Former Congressman Barney Frank served in the U.S. House of Representatives from Mass. (1981 -2013). He was the first member of Congress to voluntarily come out.

OGUNQUIT, Maine — Politicians aren’t usually known for their honesty. 

Politics aside, Congressman Barney Frank who represented the state of Massachusetts for more than three decades (from 1981 - 2013) has been called many things but few can dispute, he's been truthful about who he is, even if it took him years to get there. 

I sat down with the 80-year-old democrat in Ogunquit where he’s been living full-time for the last several years. I bumped into Frank quite literally in October, when I backed into his Ford Fusion. I rushed up to his office to apologize and exchange insurance information and I have never seen anyone less fazed or interested in their car being hit. 

When I remind Frank of how we met, he corrects me, "our cars met before we did," he says taking the blame away from where it should surely rest, on my shoulders. 

For Frank, material things come and go; he says he just wants them to function properly but in his own words "I have never cared about the aesthetic of my car so a dent or two is literally not an issue."

And it's not just cars that the former Massachusetts Congressman, isn't concerned about. Early on in his political career, when he was elected to the   Massachusetts House of Representatives where he served for eight years beginning in 1972, he was often criticized for having a disheveled appearance. In his defense, he remembered something he would say to his elementary teacher when she would criticize his untidy but correct work.

"I would argue with the teacher and say well neatness shouldn't count," remembers Frank. His sister, who had teenagers at the time Frank was running suggested he tweak his idea for a campaign slogan and so he did. 

"She said, 'well if you say neatness doesn't count you're going to be at war with every mother of teenagers in the world so you better moderate it."

Frank says in the first of many compromises, he changed his campaign slogan to say, "Neatness isn't everything." And it worked. 

Credit: NCM
Former Congressman Barney Frank

While voters could see his untidy appearance, hidden was the internal struggle about whether to share his private life with his constituents. Frank was elected to the U.S. House of Representatives in 1980 and says as time went on people began to be suspicious of his sexuality. Despite being worried about being found out he decided he could not be a hypocrite. 
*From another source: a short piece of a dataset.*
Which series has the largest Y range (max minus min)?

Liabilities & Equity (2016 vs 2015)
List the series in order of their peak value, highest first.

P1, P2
"I can accept not being volunteering that I am gay, I can accept not being honest in that sense, but I can't live with hypocrisy and that's been my principal ever since that the right to privacy does not involve the right to hypocrisies."
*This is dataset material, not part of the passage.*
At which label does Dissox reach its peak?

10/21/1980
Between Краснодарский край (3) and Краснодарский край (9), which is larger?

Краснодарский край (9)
On Memorial Day in 1987, sick of keeping his private life a secret, Frank did something no member of Congress had ever done, at the age of 47, by his own choice, he publicly came out as gay in an article that ran in the Boston Globe. 

The response was not as bad as he thought it might be. Frank says he was convinced then that people were and are less homophobic than they think they are supposed to be. 
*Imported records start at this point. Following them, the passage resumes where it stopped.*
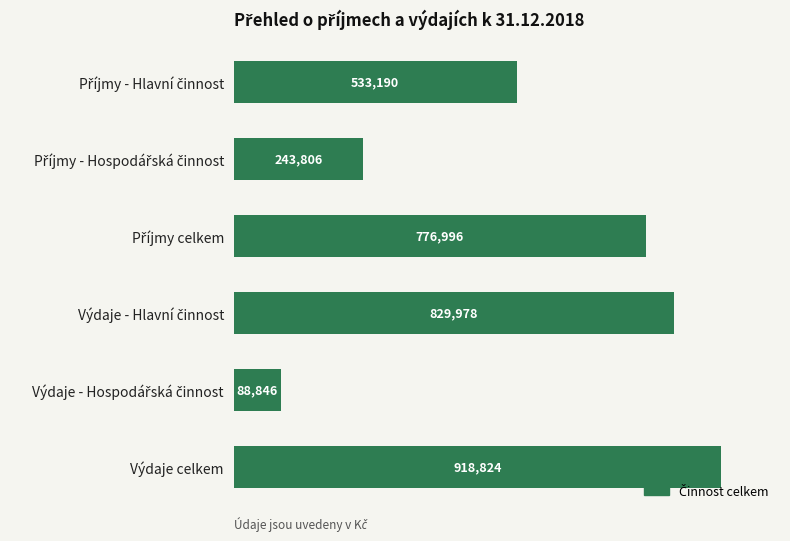

What is the sum of all values?

3391640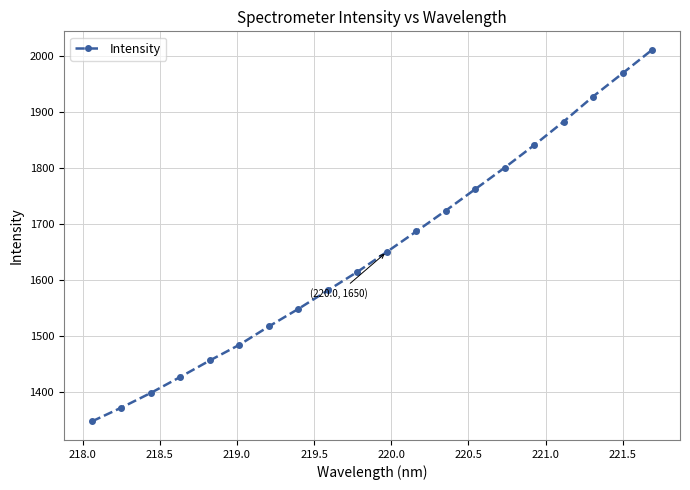

True or false: the data has more than 2 interior local peaks.

False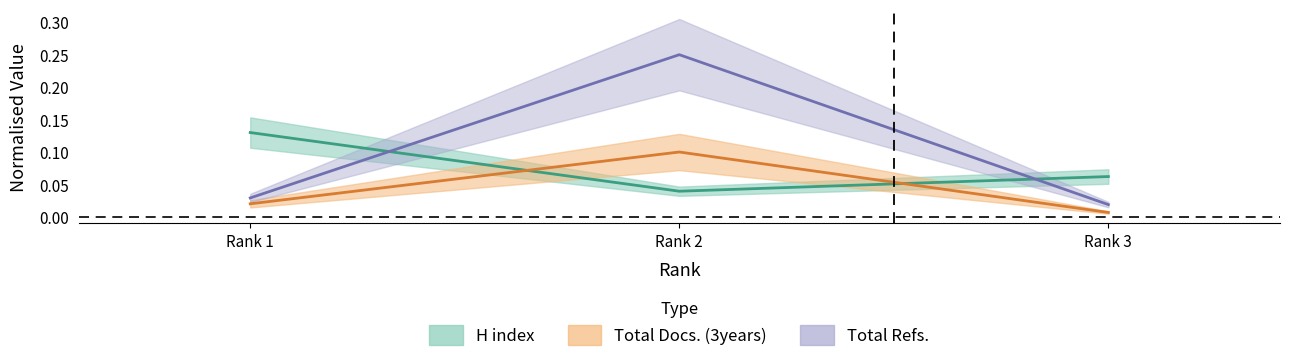

How many lines are shown in the chart?

3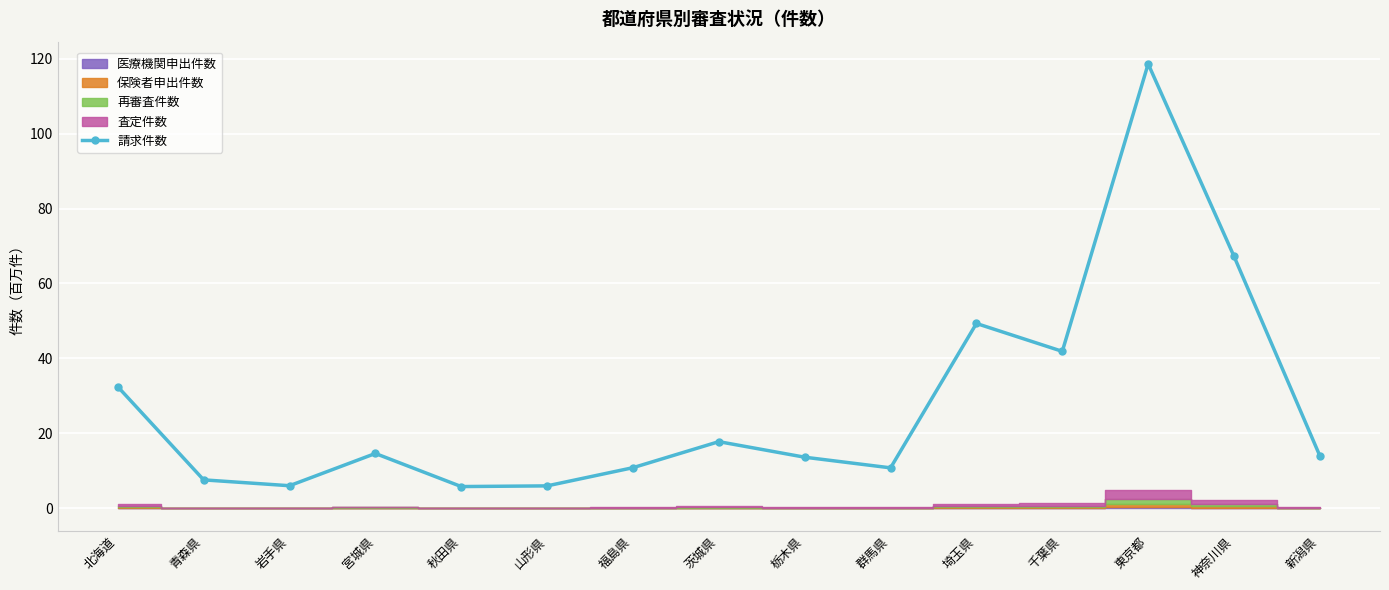

The chart shows a value of 3.8 at 山形県. True or false?

False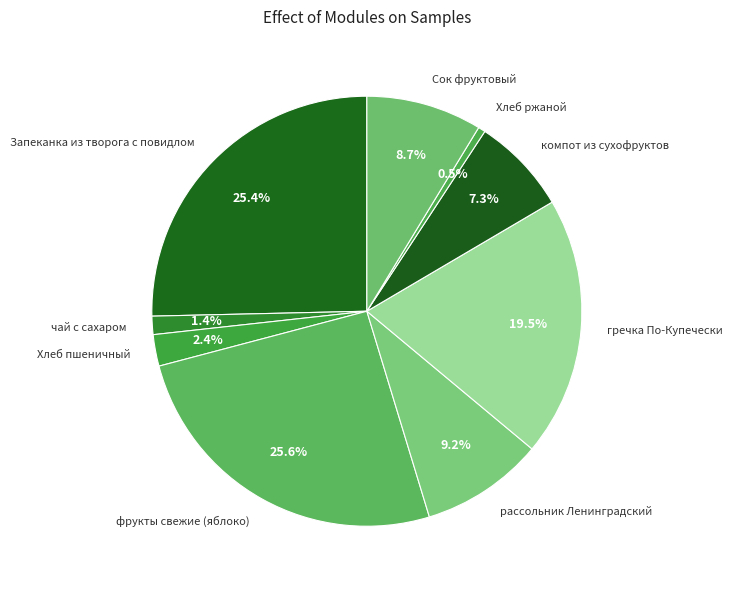

Is there any slice that represents more than half of the pie?

No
Decades later, Frank married his partner Jim Ready who he had met at a gay political fundraiser in Maine. The couple has been living in Ogunquit full-time for the last several years. 

Among the highlights of his career spanning more than three decades: his work to bring equality to LGBTQ people and sponsoring the Dodd-Frank bill which overhauled financial regulations in response to the 2008 market meltdown. He isn't without regrets, and in true Barney style, he is Frank about them. 

Frank recently made headlines because he and his husband are suing a construction contractor they say abandoned the building of their home in Wells.  

Today, Frank is focused on what's important to him: his husband James, good food, and working on his upcoming book that explores the issues of democracy and equalizing economic conditions. He hopes the book will be on bookshelves sometime next year.